▶ SOURCE DATA
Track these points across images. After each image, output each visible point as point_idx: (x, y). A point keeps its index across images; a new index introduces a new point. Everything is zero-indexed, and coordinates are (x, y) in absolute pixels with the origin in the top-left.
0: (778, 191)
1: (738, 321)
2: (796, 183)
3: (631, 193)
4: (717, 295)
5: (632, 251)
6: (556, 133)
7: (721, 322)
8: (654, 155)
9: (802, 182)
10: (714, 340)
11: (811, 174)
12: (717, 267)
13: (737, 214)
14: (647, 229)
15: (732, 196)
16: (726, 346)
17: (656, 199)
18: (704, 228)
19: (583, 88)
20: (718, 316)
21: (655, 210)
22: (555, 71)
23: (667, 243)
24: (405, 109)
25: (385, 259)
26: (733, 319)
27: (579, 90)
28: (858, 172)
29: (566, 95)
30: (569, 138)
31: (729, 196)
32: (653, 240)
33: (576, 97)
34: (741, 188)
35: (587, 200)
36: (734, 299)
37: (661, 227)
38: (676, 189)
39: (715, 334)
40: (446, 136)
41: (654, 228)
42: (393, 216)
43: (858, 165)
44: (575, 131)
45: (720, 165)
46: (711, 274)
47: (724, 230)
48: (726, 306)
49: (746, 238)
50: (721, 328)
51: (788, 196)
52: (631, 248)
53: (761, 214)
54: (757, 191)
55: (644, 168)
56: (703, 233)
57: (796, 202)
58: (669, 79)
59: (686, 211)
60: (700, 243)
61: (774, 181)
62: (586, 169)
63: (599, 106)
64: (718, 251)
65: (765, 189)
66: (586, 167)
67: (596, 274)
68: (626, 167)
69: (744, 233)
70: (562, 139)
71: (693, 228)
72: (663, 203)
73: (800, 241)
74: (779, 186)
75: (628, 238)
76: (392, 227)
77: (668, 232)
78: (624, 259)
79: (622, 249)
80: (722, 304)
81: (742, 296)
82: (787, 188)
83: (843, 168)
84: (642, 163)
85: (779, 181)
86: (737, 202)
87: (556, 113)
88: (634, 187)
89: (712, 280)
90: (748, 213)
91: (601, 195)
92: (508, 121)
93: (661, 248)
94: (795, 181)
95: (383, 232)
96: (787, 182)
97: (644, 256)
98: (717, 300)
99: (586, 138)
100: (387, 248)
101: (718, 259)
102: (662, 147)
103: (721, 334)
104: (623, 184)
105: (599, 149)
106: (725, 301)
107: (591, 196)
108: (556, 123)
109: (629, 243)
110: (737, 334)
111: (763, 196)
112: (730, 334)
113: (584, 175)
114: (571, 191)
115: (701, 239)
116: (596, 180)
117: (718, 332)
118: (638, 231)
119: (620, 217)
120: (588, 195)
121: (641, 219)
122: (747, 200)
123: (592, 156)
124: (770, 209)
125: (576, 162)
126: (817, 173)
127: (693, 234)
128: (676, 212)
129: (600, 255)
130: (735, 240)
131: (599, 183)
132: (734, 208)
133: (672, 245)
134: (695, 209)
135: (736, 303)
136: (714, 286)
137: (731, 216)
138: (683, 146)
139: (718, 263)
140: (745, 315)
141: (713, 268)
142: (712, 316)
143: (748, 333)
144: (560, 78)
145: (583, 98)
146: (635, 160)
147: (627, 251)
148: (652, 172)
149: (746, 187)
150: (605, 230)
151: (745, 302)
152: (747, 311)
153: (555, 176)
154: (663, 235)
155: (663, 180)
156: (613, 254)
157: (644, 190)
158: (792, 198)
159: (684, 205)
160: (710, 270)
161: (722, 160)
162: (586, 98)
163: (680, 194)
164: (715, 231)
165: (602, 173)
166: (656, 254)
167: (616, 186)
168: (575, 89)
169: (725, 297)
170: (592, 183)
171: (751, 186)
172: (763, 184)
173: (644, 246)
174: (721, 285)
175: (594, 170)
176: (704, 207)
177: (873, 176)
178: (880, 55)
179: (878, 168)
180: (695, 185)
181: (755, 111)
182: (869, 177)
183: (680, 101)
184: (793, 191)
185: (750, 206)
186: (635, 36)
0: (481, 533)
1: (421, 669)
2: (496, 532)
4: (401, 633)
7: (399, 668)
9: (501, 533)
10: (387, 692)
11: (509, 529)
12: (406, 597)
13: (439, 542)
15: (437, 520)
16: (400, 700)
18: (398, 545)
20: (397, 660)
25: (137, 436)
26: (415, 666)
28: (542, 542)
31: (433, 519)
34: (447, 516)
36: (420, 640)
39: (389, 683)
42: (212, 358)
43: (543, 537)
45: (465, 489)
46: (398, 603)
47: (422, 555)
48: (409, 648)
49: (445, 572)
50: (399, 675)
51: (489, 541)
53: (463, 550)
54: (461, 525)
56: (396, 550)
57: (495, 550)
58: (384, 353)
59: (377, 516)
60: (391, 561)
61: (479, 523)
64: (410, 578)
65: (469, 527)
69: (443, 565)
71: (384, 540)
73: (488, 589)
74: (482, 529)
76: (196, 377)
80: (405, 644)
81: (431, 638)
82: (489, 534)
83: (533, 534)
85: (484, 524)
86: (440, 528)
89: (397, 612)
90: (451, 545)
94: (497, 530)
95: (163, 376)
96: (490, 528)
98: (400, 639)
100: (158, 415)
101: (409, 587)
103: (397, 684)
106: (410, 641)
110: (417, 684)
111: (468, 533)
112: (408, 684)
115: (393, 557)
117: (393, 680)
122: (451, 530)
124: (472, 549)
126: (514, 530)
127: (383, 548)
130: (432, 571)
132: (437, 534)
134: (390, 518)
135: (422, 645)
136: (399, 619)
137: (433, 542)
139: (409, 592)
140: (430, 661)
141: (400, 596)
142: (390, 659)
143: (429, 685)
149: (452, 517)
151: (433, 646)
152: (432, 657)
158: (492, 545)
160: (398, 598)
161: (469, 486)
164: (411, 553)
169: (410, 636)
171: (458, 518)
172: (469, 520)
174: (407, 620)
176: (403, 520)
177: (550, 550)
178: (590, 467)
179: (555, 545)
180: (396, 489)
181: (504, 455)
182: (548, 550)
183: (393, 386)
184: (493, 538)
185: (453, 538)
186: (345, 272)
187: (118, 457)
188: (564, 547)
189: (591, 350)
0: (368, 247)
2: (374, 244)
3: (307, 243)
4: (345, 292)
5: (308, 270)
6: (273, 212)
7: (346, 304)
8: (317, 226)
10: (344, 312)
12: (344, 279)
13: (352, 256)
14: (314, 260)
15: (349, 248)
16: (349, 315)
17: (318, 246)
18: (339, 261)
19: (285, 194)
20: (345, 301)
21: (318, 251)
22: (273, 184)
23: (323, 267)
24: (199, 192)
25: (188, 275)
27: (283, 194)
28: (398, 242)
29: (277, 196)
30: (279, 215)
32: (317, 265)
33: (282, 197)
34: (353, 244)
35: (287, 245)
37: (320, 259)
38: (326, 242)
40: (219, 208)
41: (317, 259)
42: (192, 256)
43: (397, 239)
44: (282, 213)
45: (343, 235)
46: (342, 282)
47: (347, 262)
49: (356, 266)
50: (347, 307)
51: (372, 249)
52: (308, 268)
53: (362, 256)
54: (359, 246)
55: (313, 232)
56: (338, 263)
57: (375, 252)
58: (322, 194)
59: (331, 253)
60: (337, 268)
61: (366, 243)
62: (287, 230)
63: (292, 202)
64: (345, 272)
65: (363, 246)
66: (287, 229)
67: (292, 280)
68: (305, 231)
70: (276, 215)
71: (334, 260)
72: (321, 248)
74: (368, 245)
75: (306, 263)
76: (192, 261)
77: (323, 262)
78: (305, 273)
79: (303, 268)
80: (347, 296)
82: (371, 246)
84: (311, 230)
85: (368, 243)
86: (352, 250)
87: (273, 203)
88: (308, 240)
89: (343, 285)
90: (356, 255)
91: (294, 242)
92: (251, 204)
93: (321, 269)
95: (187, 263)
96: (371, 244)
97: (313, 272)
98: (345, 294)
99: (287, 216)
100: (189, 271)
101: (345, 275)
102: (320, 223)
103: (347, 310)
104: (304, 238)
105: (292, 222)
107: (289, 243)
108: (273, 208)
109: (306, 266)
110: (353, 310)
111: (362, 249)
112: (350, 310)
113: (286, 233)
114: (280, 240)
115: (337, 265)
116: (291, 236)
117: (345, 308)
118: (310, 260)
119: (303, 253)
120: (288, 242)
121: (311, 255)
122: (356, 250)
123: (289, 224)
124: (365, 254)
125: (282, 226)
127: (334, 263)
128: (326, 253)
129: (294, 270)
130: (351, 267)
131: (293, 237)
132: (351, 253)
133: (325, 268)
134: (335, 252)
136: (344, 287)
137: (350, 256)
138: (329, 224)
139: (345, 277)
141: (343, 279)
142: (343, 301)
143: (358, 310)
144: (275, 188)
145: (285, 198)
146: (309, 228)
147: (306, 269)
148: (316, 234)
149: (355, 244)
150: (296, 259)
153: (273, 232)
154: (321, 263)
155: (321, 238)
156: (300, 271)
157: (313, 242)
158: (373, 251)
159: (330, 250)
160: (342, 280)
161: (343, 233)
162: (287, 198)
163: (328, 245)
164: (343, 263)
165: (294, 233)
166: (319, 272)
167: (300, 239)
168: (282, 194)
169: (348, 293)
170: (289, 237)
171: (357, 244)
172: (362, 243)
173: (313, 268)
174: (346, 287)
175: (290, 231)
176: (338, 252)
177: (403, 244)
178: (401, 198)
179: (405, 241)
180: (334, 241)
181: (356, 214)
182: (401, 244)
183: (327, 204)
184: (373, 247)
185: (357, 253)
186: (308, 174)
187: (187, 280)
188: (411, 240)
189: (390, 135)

▶ TASK GOAL
One stretch of the lines above is wanted, from the line that contains "169: (725, 297)" through the line that contains "185: (750, 206)". Output it exactly.

▶ SOLUTION TO THE PROBLEM
169: (725, 297)
170: (592, 183)
171: (751, 186)
172: (763, 184)
173: (644, 246)
174: (721, 285)
175: (594, 170)
176: (704, 207)
177: (873, 176)
178: (880, 55)
179: (878, 168)
180: (695, 185)
181: (755, 111)
182: (869, 177)
183: (680, 101)
184: (793, 191)
185: (750, 206)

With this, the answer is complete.